Review
Quinney powerfully rereads both Blake's early work and his later visionary poems as an unfolding record of the embattled psyche. This extremely important contribution to our understanding of Blake should appeal not just to Blakeans but to all who think about the psychology of transcendence.
--Paul Fry, Yale University
Much of William Blake's most extraordinary work depends on his concept of 'Selfhood.' Laura Quinney has gone beyond all previous attempts to deal with Blake's treatment of what it means to be a solitary consciousness. Quinney illuminates Blake's very original relationship to the Gnostic heresy and his astonishing vision of what might redeem our humanity without falling into received doctrines.
--Harold Bloom
Quinney's readings of Blake's works, from
Thel to
Jerusalem, offer much insight, particularly when she engages with the debates of Blake's time.
--Shirley Dent (
Times Literary Supplement )
Product Description
It has been clear from the beginning that William Blake was both a political radical and a radical psychologist, and in William Blake on Self and Soul Laura Quinney uses her sensitive, surprising readings of the poet to reveal his innovative ideas about the experience of subjectivity.

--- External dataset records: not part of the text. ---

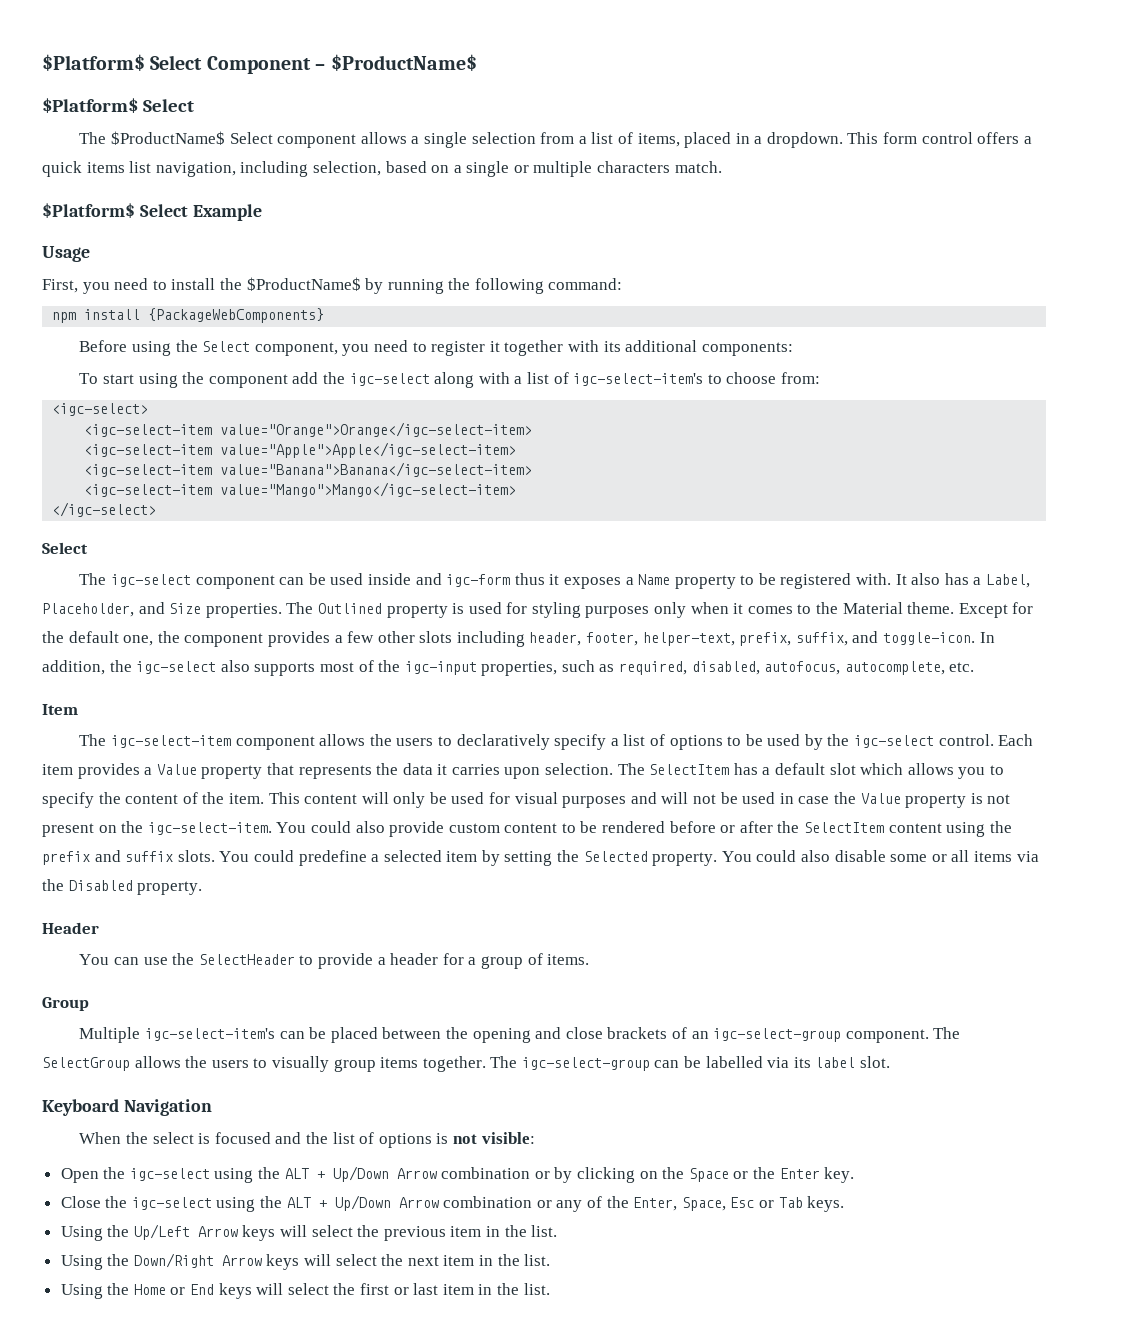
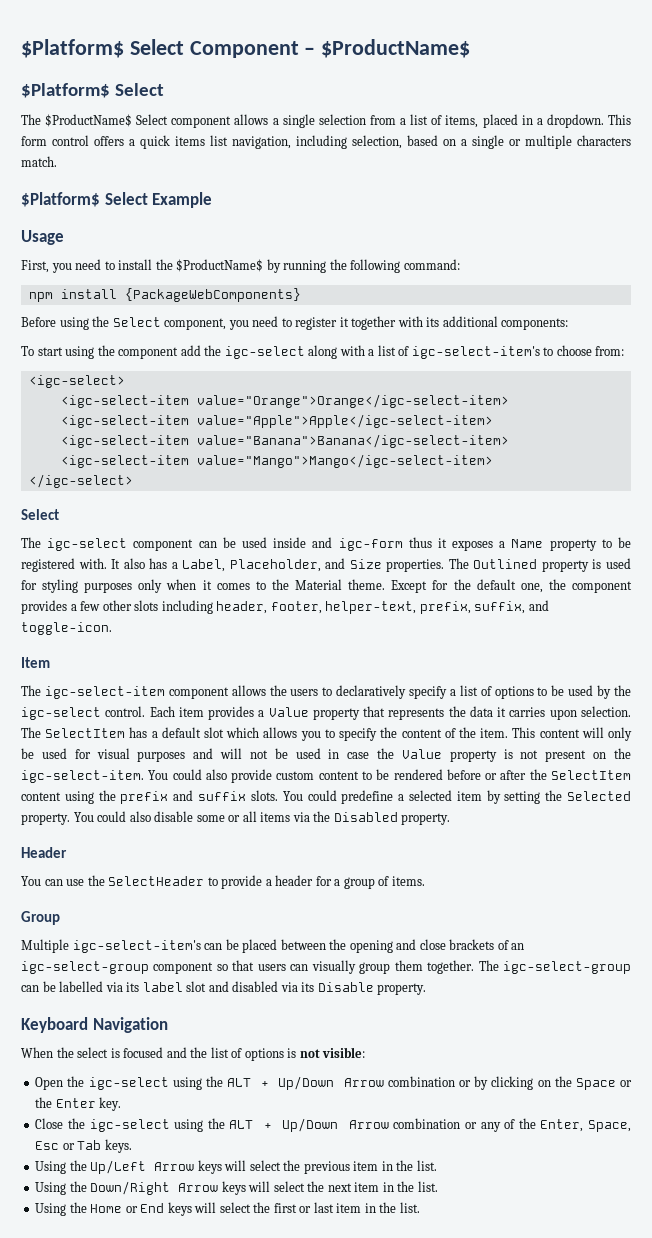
[979,632,995,643] [42,660,975,676] In addition, the igc-select also supports most of the igc-input properties, such as required, disabled, autofocus, autocomplete, etc. -> (112, 628) none
[845,1027,961,1043] [42,1056,268,1071] component. The SelectGroup allows the users to -> [153,960,309,974] component so that users can
[380,1057,419,1068] items -> [394,960,423,971] them
[860,1056,891,1068] slot. -> [186,981,427,995] slot and disabled via its Disable property.

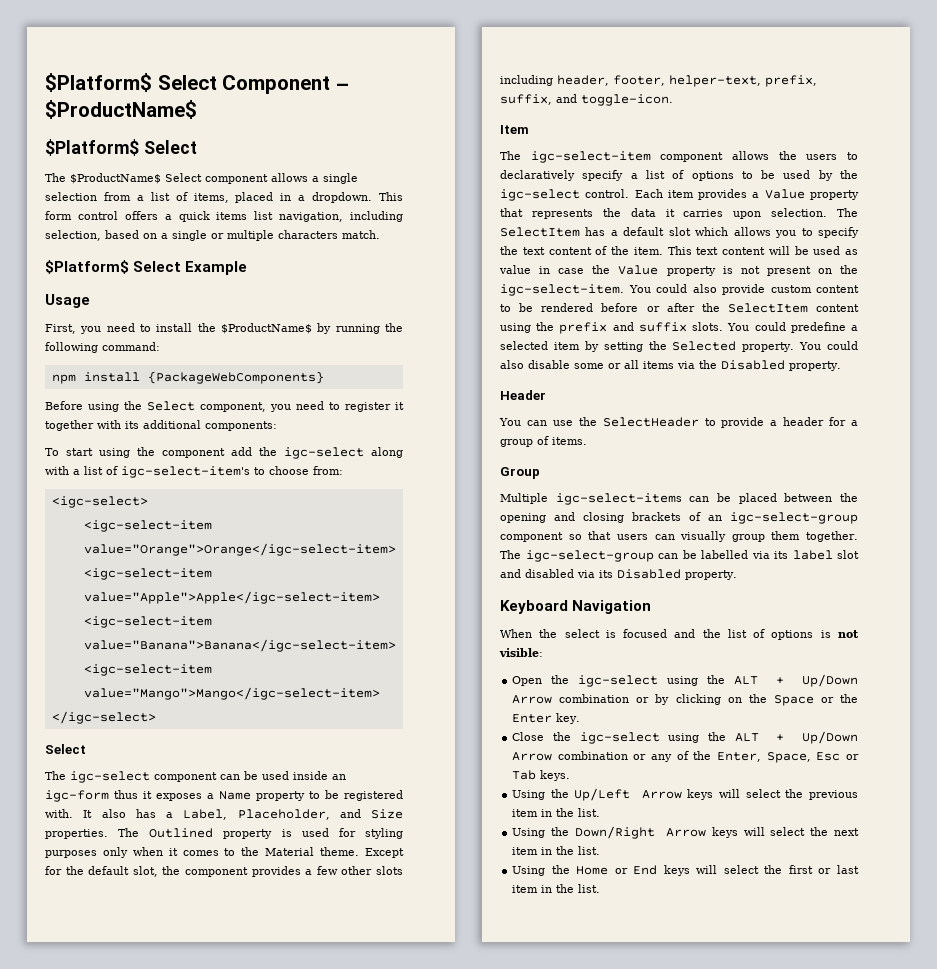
[312,537,333,548] and -> [332,774,346,780] an
[520,583,543,593] one, -> [132,866,158,877] slot,
(398, 732) none -> [522,247,545,255] text
(536, 732) none -> [696,247,719,255] text
[608,727,633,741] [21,748,321,762] only be used for visual purposes and will not be used -> [794,246,858,255] [499,265,531,274] be used as value
[72,940,201,953] igc-select-item's -> [555,493,682,505] igc-select-items
[419,939,446,950] close -> [583,512,624,523] closing
[317,982,374,992] Disable -> [617,569,681,579] Disabled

Blake’s central topic, Quinney shows us, is a contemporary one: the discomfiture of being a self or subject. The greater the insecurity of the “I” Blake believed, the more it tries to swell into a false but mighty “Selfhood.” And the larger the Selfhood bulks, the lonelier it grows. But why is that so? How is the illusion of “Selfhood” created? What damage does it do? How can one break its hold? These questions lead Blake to some of his most original thinking.
Quinney contends that Blake’s hostility toward empiricism and Enlightenment philosophy is based on a penetrating psychological critique: Blake demonstrates that the demystifying science of empiricism deepens the self’s incoherence to itself. Though Blake formulates a therapy for the bewilderment of the self, as he goes on he perceives greater and greater obstacles to the remaking of subjectivity. By showing us this progression, Quinney shows us a Blake for our time.